Magistrado ResponsávelMAIA COSTA
Data da Resolução27 de Setembro de 2011
EmissorSupremo Tribunal de Justiça (Portugal)

Acordam no Supremo Tribunal de Justiça: I. RELATÓRIO A Lic. AA, Juíza de Direito, vem interpor recurso contencioso do acórdão do Plenário do Conselho Superior da Magistratura (CSM) de 5.4.2011, que, em resultado da Inspecção Extraordinária nº 291/2010, lhe atribuiu a classificação de “Medíocre”. Fá-lo nos seguintes termos: I - OBJECTO DO RECURSO E PRESSUPOSTOS 1º O acto recorrido é, como se disse, o douto Acórdão do Plenário do CSM, de 5 de Abril de 2011, que, em resultado da Inspecção Extraordinária n.° 291/2010, atribuiu à Recorrente a classificação final de "Medíocre" - de que se junta fotocópia como doc. 1 e se dá por integralmente reproduzido, como por reproduzidos se dão todos os documentos de ora referidos neste recurso.

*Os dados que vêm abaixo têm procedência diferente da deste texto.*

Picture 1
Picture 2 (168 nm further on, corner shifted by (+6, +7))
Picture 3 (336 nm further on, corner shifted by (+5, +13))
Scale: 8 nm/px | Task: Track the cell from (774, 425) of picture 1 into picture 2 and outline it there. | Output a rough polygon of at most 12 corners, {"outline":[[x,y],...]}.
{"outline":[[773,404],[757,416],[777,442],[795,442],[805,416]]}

  1. A Recorrente é directamente visada e lesada pelo douto Acórdão recorrido, pelo que tem legitimidade.

  2. A Recorrente foi notificada pessoalmente do acto recorrido em 26 de Abril de 2011, pelo que está em tempo - artigo 169.° do EMJ.

  3. O Tribunal é competente, nos termos do artigo 168.°, n.° 1, do referido EMJ.

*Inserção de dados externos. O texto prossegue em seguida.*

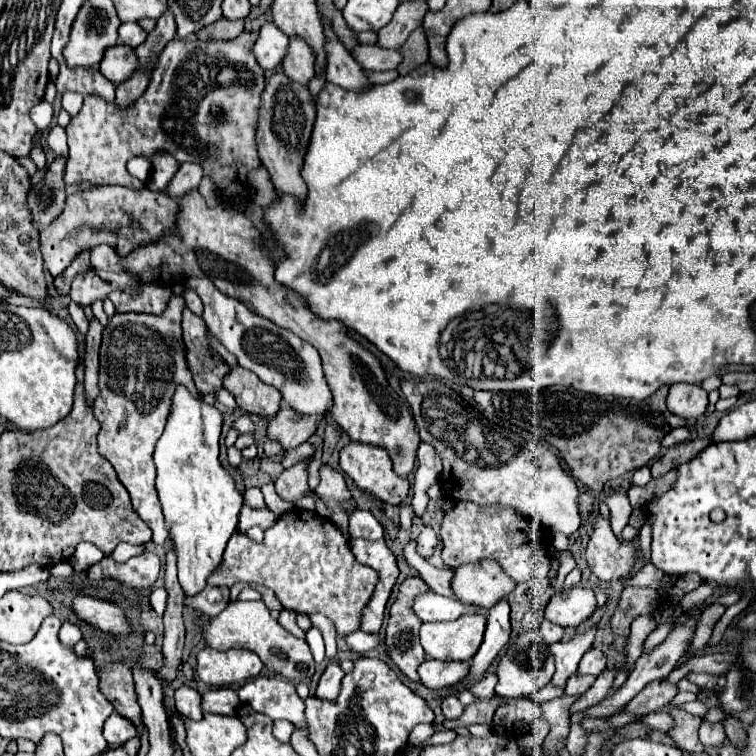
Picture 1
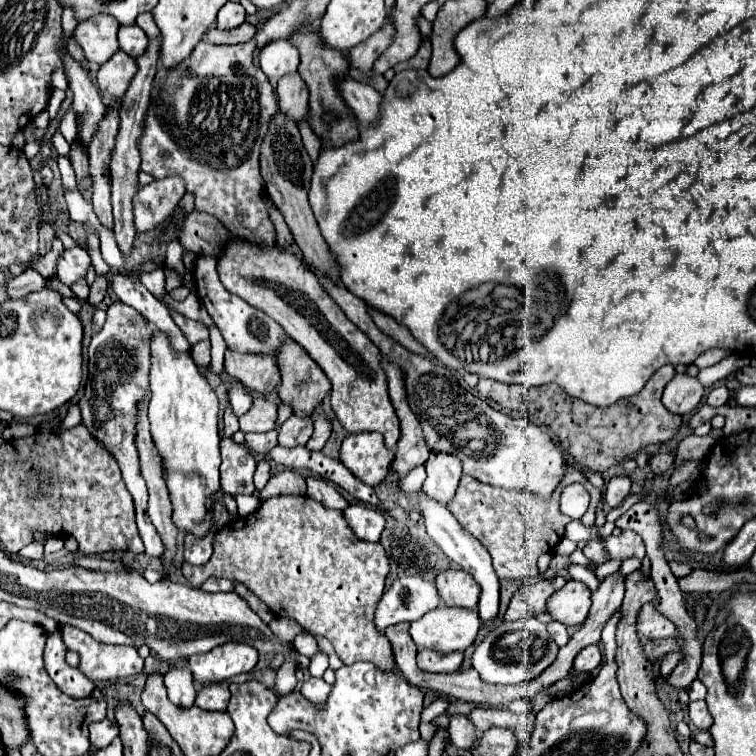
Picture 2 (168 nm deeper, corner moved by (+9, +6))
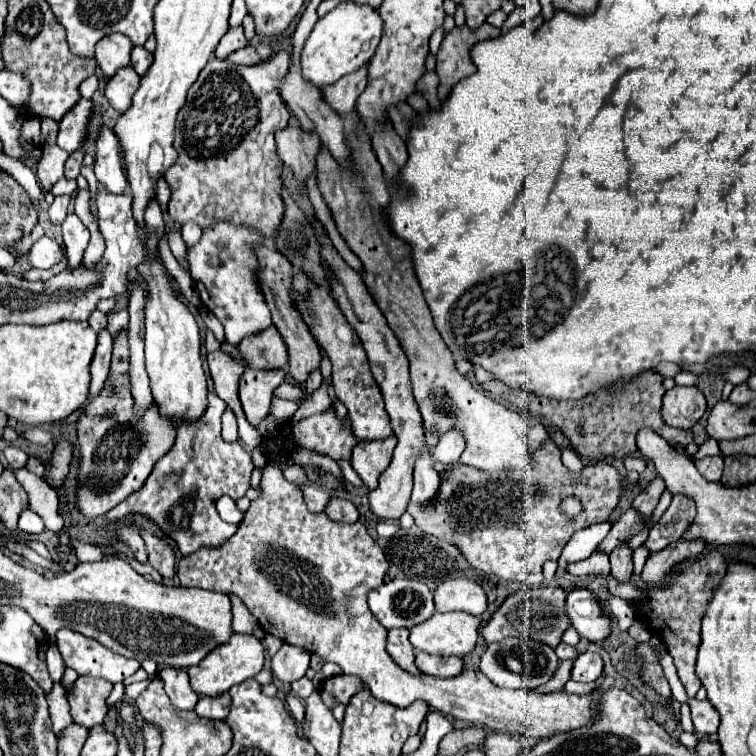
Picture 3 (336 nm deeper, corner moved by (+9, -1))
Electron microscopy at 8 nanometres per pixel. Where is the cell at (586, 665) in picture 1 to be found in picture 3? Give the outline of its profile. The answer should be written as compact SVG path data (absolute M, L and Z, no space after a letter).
M584 652L578 654L578 658L574 660L574 668L572 668L572 680L578 682L592 682L602 674L602 658L600 654L594 652Z

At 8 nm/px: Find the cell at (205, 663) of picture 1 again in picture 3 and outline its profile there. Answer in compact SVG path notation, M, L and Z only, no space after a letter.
M234 634L228 644L214 648L198 666L188 668L190 684L198 696L218 696L222 692L228 692L234 684L256 676L262 670L262 664L264 664L264 646L260 644L260 640L246 634Z

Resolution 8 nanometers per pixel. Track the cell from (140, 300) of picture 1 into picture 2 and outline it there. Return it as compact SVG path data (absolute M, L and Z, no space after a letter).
M172 311L170 315L172 315L174 323L176 323L178 329L184 333L184 337L188 339L188 343L190 343L192 347L194 347L196 343L208 339L208 327L206 327L204 323L200 323L200 321L192 321L192 319L186 319L184 315L174 313L174 311Z

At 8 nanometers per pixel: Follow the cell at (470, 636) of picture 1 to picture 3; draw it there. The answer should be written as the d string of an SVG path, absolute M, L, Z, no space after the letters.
M434 612L424 624L410 628L416 650L434 656L464 656L474 650L480 618L464 612Z

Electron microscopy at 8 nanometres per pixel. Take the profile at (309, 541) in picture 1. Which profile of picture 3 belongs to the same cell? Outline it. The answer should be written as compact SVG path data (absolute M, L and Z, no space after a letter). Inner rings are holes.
M274 466L264 468L260 486L262 496L250 504L248 512L244 514L244 520L238 524L236 534L226 544L216 550L202 548L200 552L194 552L180 560L178 572L182 586L214 592L234 592L254 614L264 632L270 632L280 640L300 646L308 652L318 652L326 662L338 664L344 674L354 674L362 678L368 684L372 696L400 708L412 704L414 700L424 700L440 712L446 712L468 724L486 726L498 732L522 734L526 738L544 738L562 730L576 730L592 720L594 712L590 710L590 706L596 702L598 692L592 692L588 696L576 696L566 692L536 694L524 690L506 690L494 686L484 674L470 670L464 670L456 678L444 680L432 676L412 676L404 672L386 652L388 630L376 622L366 604L366 594L384 582L384 574L388 570L388 562L378 542L370 538L370 534L360 522L334 522L324 512L310 512L296 484L288 482ZM318 582L324 586L330 598L318 598Z

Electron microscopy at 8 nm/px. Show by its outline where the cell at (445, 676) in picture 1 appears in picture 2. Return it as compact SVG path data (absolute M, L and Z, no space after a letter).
M420 649L418 651L418 667L432 673L452 673L462 667L464 653L452 651L452 653L438 653L432 649Z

    II - DOS FACTOS 5º O serviço prestado pela Recorrente no 2.° Juízo do Tribunal Judicial da Comarca do F..., no período compreendido entre 30 de Maio de 2007 a 15 de Setembro de 2010, foi objecto de inspecção extraordinária.

  4. No final da mesma, o Senhor Inspector elaborou Relatório propondo a classificação de "Suficiente", cfr. doc. 2 que se junta.

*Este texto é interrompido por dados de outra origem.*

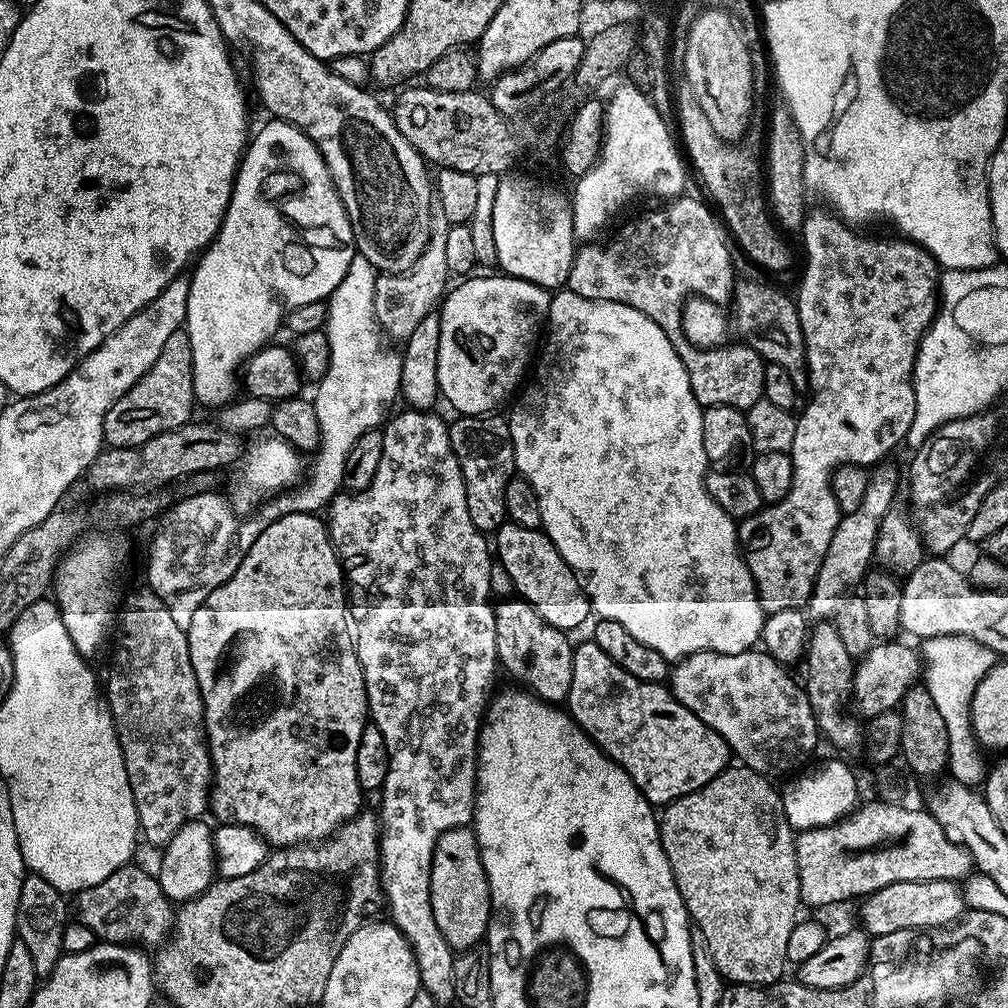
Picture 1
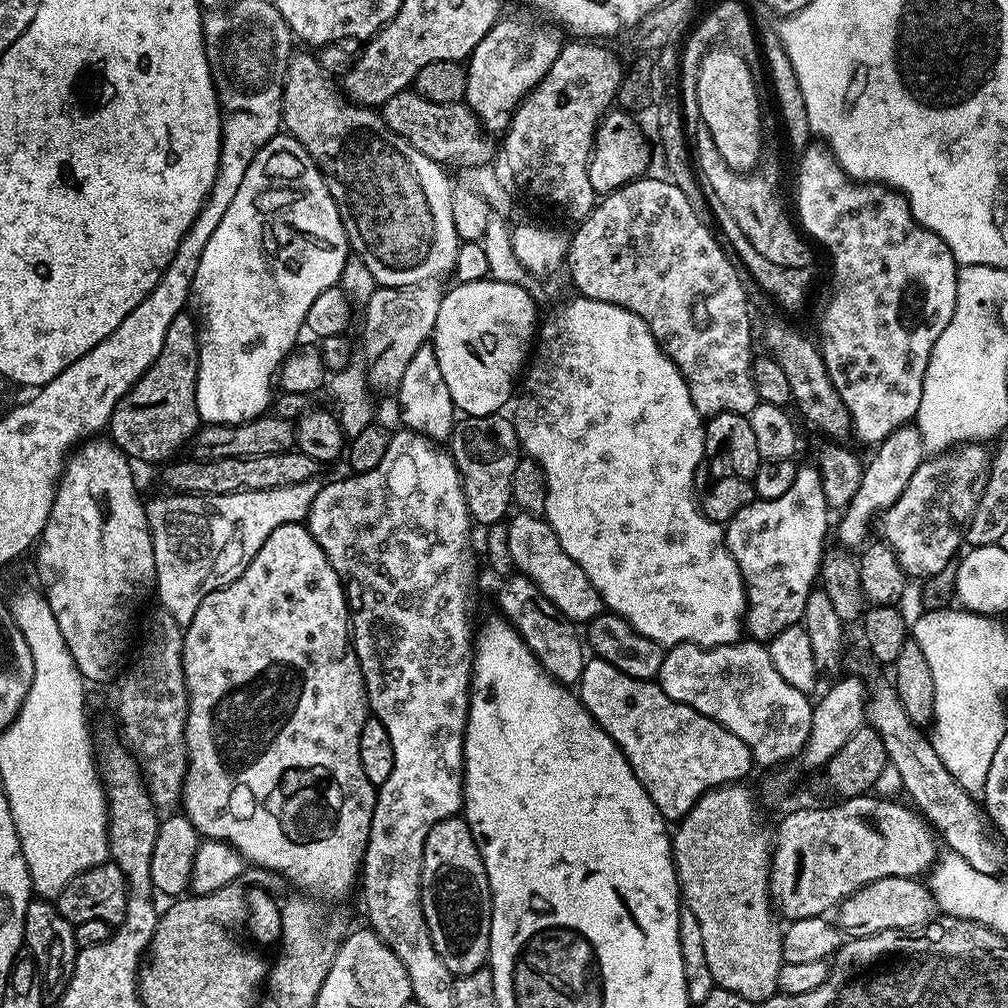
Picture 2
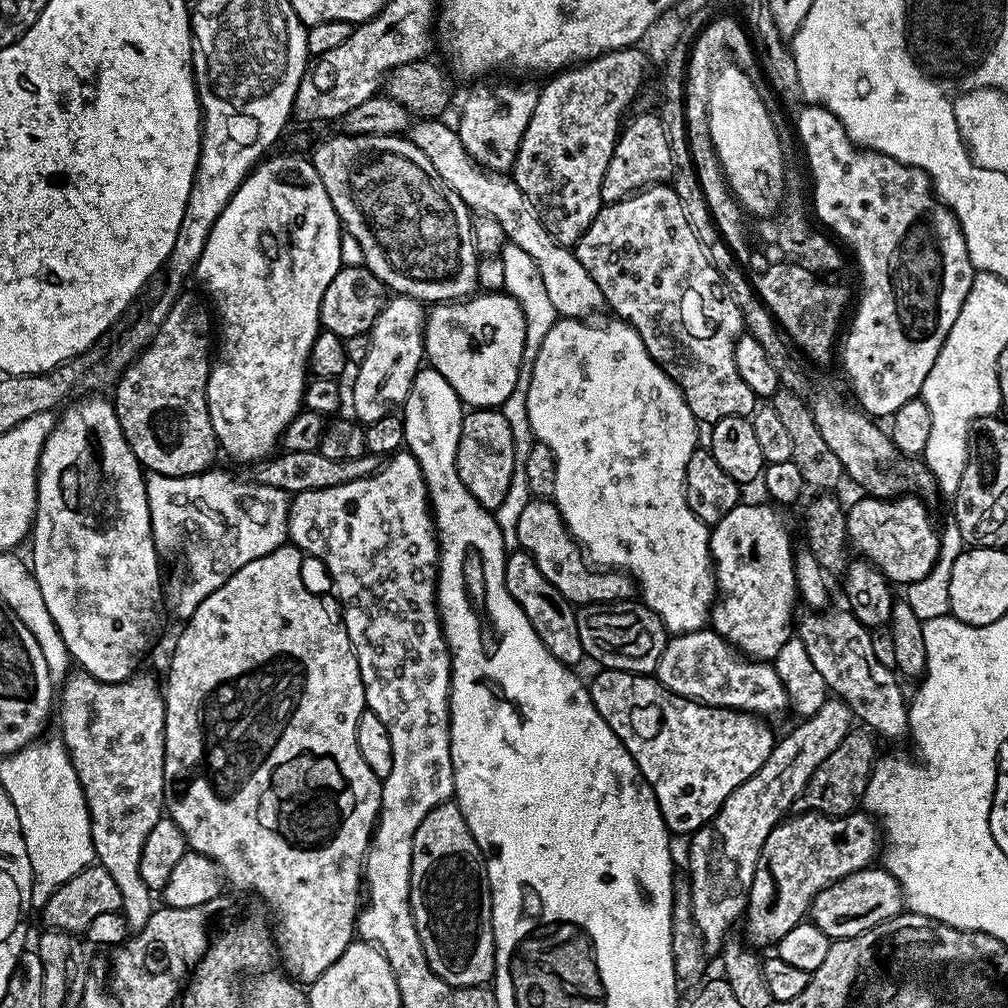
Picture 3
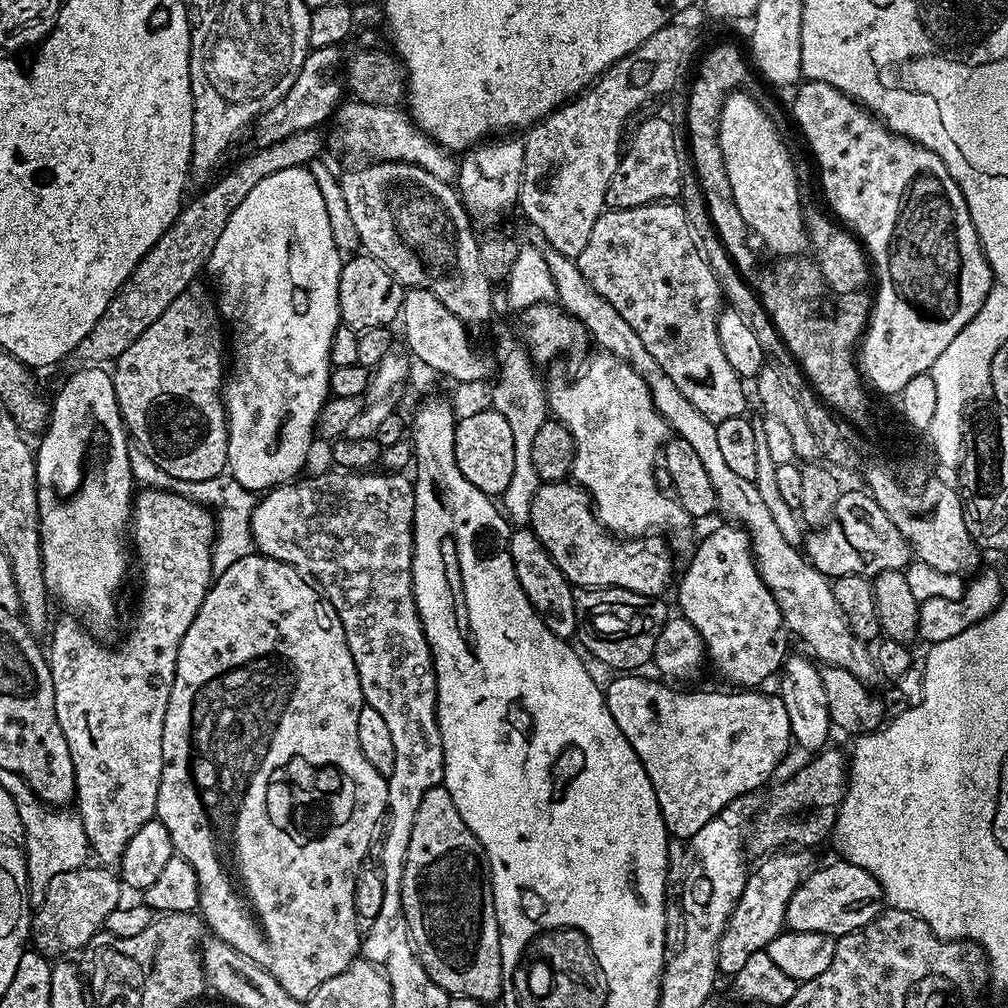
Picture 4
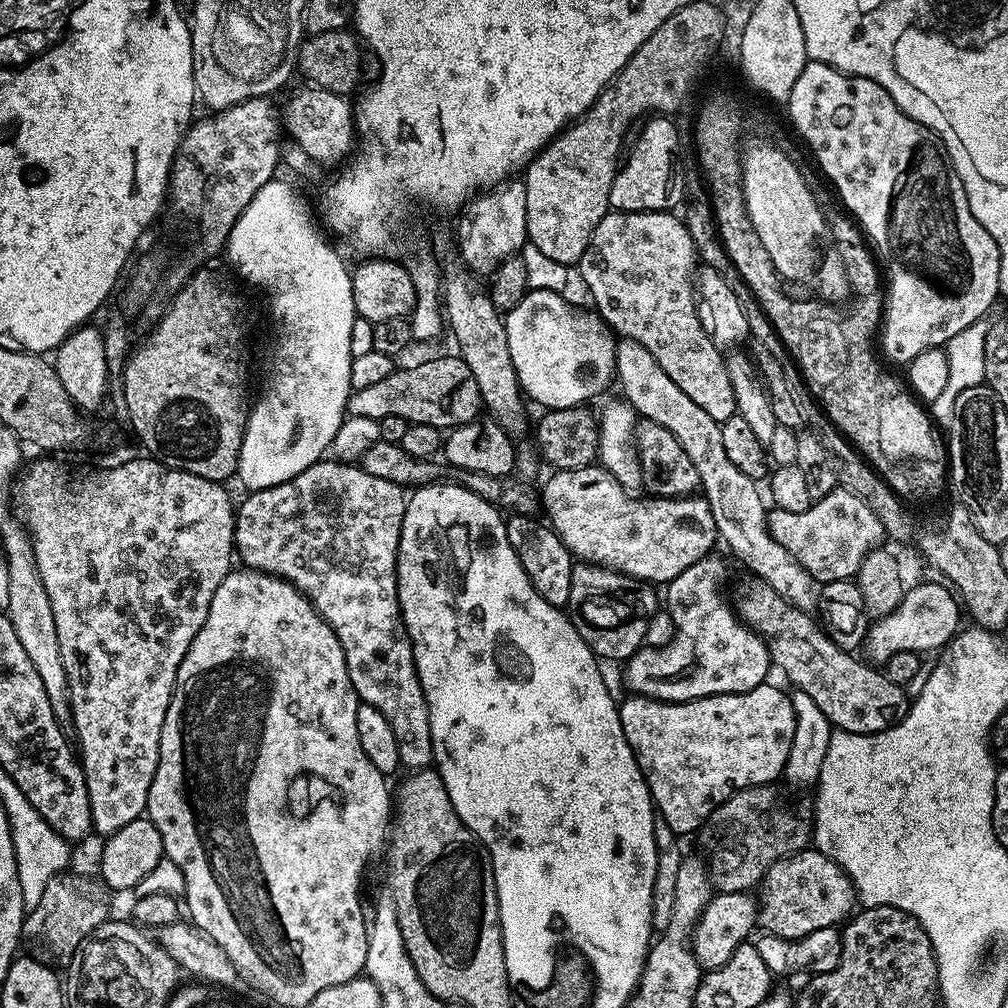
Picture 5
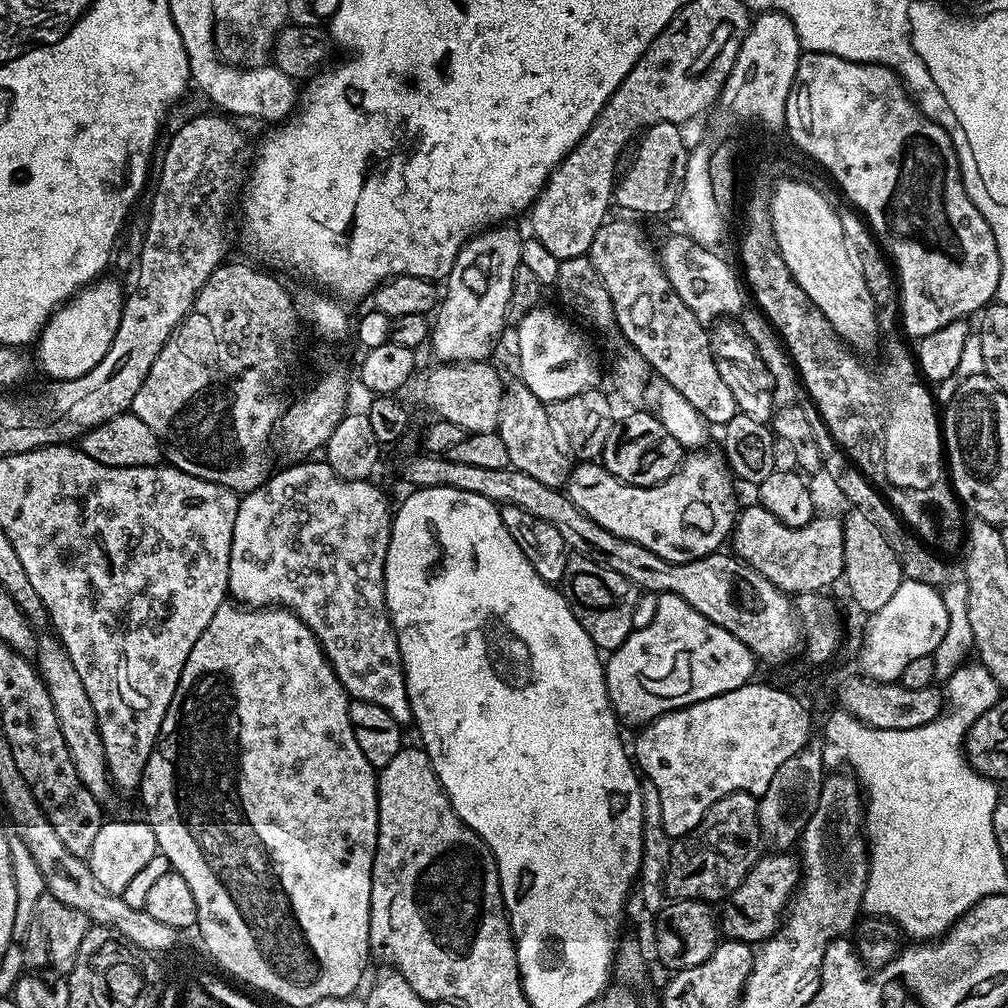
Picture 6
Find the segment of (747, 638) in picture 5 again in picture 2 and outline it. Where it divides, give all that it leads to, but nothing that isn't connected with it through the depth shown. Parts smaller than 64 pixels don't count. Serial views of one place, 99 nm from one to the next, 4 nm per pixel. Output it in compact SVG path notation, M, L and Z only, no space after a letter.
M800 466L794 486L782 498L757 498L727 521L728 549L734 562L738 562L744 591L748 593L744 627L751 639L767 642L803 621L806 598L810 598L818 584L820 560L826 547L824 539L830 536L828 515L830 509L822 494L819 470L815 466Z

  5. Classificação com a qual a Recorrente não discordou, não tendo, por essa razão, apresentado resposta nos termos do art. 100.° do Código de Procedimento Administrativo (CPA).

  6. Porém, por ofício datado de 27 de Janeiro n.° 009773, que ora se junta como doc. 3, foi a Recorrente notificada para se pronunciar previamente tendo em conta "que na sessão do Conselho Permanente deste Órgão, realizada em 14-12-2010, foi deliberado determinar que os autos vão à DISTRIBUIÇÃO (...) uma vez que, face ao teor do relatório de inspecção, pode ser ponderada a hipótese de não homologação - e consequente atribuição de nota inferior - da nota proposta pelo Exmo. Inspector." 9º Em resposta ao referido ofício, apresentou a Recorrente o requerimento, que ora se junta como doc. 4, com o seguinte teor: 1. Quanto à deliberação que determinou a remessa dos autos à distribuição, e tendo em conta que a decisão já foi tomada, está a Inspeccionada impedida de se pronunciar previamente.

    1. De qualquer forma, porque apenas notificada da decisão e não da fundamentação de facto e de direito da mesma, como determina o art. 101°, n.° 2, do CPA, também não estaria em condições de o fazer.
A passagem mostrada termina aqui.